What is happening around us (the 6th great extinction, global climate change, the destruction of the ocean biomes) should shock and outrage us all, and personally, a lot of people do feel that way. But if it does not reach beyond outraging our individual biophilic feelings, it cannot motivate effective collective action.

Our survival as a species depends, in a very real sense, upon the cultural development of our collective capacity for biophilia into a complete and complex system of thought and belief. It is the charge of this generation of leaders to create such systems that resonate with our biophilia and goad us into effective societal action to save ourselves before it’s too late. This, I believe, is the highest calling of political leadership in today’s world.

2 thoughts on “Some Preliminary Thoughts on Conscience and Biophilia”

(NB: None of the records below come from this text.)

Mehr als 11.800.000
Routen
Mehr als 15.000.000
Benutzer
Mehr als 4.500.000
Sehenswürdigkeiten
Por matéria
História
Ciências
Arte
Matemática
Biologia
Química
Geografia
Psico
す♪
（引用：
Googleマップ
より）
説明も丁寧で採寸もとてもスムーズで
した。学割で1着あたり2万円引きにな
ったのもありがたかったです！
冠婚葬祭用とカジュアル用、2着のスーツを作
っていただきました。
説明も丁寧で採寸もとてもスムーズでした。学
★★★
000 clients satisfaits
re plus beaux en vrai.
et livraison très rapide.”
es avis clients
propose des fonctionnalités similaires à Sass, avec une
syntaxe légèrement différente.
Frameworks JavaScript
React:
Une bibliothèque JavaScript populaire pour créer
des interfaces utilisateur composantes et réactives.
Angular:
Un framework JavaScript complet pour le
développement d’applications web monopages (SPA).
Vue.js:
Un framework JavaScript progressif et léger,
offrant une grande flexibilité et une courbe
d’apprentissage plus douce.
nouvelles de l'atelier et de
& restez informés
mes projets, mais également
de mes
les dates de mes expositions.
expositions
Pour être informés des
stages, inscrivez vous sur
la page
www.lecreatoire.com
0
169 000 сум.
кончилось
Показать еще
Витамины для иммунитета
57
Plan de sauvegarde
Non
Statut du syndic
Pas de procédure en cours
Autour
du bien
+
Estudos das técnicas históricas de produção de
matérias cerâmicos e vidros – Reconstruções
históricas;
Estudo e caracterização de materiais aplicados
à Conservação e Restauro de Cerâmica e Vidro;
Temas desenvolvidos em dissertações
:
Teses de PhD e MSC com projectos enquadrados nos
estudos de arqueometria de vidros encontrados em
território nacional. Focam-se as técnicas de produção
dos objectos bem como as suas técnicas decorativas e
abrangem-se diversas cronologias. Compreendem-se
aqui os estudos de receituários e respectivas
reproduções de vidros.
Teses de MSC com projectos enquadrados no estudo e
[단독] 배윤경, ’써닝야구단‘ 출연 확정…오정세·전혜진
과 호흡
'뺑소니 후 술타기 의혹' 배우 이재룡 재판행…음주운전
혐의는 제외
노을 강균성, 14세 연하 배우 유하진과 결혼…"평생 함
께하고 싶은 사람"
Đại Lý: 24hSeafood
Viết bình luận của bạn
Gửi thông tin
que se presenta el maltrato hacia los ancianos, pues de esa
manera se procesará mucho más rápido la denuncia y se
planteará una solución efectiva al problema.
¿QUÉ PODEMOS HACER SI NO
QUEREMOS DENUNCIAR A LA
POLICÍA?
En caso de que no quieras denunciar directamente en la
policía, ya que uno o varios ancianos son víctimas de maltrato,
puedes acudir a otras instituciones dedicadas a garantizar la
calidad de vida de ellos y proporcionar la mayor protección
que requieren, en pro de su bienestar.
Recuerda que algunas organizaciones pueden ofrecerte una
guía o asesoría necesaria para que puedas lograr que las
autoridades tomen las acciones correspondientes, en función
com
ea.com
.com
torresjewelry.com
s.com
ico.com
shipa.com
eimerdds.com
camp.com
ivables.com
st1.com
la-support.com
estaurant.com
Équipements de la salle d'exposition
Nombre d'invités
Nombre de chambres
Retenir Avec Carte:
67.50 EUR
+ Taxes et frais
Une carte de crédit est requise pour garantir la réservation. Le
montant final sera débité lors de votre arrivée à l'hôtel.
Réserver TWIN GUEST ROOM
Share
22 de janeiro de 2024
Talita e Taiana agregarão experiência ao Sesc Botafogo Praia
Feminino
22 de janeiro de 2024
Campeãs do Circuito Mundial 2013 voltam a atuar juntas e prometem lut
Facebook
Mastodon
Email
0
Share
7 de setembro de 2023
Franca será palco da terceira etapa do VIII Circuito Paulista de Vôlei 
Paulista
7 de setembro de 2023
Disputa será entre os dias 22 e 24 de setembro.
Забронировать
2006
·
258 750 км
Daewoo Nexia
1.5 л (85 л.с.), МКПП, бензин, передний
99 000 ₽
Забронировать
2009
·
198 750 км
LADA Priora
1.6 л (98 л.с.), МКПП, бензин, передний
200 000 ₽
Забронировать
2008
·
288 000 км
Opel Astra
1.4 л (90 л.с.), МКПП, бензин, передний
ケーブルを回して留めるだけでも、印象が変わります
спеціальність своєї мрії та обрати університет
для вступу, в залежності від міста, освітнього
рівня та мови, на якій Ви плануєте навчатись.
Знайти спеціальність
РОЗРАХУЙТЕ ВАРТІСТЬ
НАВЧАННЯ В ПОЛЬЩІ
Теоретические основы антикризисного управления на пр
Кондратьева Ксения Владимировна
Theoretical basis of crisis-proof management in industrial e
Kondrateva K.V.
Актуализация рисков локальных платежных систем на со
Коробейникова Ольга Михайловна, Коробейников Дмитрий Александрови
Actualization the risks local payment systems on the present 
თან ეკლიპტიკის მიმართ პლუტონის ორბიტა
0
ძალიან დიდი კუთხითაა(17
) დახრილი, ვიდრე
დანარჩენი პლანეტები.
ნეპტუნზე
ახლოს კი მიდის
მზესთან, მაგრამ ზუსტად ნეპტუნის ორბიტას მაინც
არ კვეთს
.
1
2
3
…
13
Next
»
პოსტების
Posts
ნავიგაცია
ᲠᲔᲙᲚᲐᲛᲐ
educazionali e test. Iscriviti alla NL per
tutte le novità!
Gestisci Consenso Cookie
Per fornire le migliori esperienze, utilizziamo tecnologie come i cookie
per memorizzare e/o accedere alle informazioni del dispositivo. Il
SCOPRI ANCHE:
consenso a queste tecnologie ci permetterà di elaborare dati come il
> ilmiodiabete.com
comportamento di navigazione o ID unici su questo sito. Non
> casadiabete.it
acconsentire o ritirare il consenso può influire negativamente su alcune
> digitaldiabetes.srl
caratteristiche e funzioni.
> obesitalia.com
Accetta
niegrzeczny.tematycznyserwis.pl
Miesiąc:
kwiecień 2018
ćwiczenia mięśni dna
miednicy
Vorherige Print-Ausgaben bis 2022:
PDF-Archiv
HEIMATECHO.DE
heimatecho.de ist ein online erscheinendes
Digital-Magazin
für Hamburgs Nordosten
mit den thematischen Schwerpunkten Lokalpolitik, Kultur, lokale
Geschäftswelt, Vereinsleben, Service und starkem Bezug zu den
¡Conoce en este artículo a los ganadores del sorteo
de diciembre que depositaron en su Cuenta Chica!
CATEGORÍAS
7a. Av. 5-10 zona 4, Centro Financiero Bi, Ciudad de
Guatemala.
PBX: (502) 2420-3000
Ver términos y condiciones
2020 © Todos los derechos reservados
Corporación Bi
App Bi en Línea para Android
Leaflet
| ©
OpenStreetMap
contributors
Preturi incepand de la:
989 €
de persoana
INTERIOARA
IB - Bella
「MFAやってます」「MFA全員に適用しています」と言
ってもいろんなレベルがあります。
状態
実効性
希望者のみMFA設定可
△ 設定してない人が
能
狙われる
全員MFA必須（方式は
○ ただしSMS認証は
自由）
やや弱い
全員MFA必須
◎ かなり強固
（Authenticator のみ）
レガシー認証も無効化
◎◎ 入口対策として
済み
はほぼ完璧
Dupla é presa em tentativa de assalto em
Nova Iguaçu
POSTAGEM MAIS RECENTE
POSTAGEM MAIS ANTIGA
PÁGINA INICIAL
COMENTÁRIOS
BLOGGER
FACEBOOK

  1. This is a deeply honest observation…. There are increasing numbers who realize that “paper water” rights will soon become water wars, at the worldwide level. The Desert Southwest will lead the ultimate need for effective policy in the US… I believe this Piece addresses a worthwhile set of talking points, and CD4 is a place where we are doing exactly that. The district has such a diverse range of water users, and my observation thus far is that Dr. David Brill is working to make sure he understands them from each constituents sets of needs. I believe it’s worth taking a look at what he is working to understand, and therefore, to accurately represent.